=== MATERIAL TO PROCESS ===
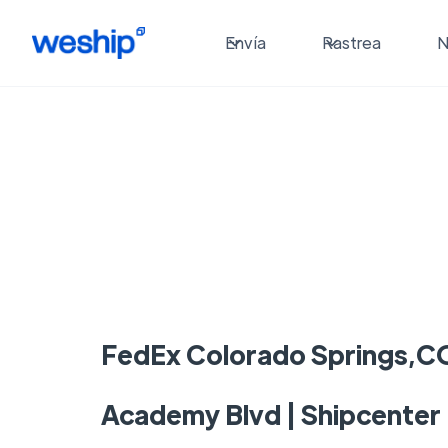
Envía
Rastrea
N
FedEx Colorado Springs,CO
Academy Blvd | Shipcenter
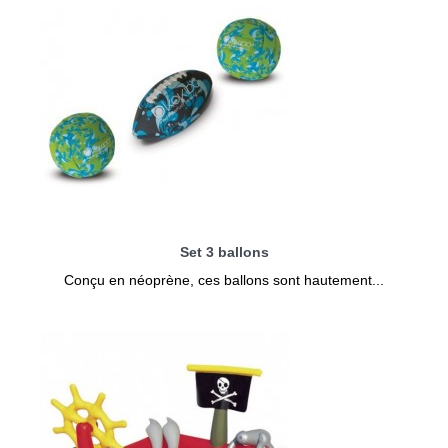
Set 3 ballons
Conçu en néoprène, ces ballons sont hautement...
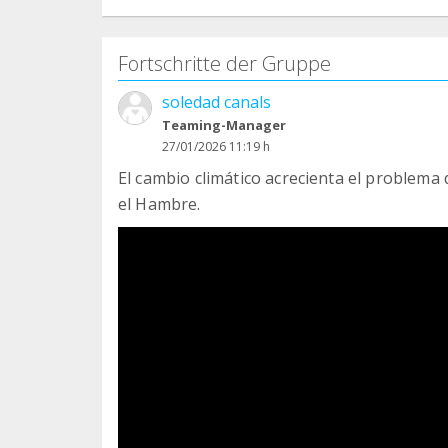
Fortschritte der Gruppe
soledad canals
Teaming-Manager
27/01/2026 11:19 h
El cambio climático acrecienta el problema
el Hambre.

=== EXERCISE ===
Type the entries again verbatim. Any pictures should be skipped.

=== SOLUTION TO THE PROBLEM ===
Envía
Rastrea
N
FedEx Colorado Springs,CO
Academy Blvd | Shipcenter
Set 3 ballons
Conçu en néoprène, ces ballons sont hautement...
Fortschritte der Gruppe
soledad canals
Teaming-Manager
27/01/2026 11:19 h
El cambio climático acrecienta el problema
el Hambre.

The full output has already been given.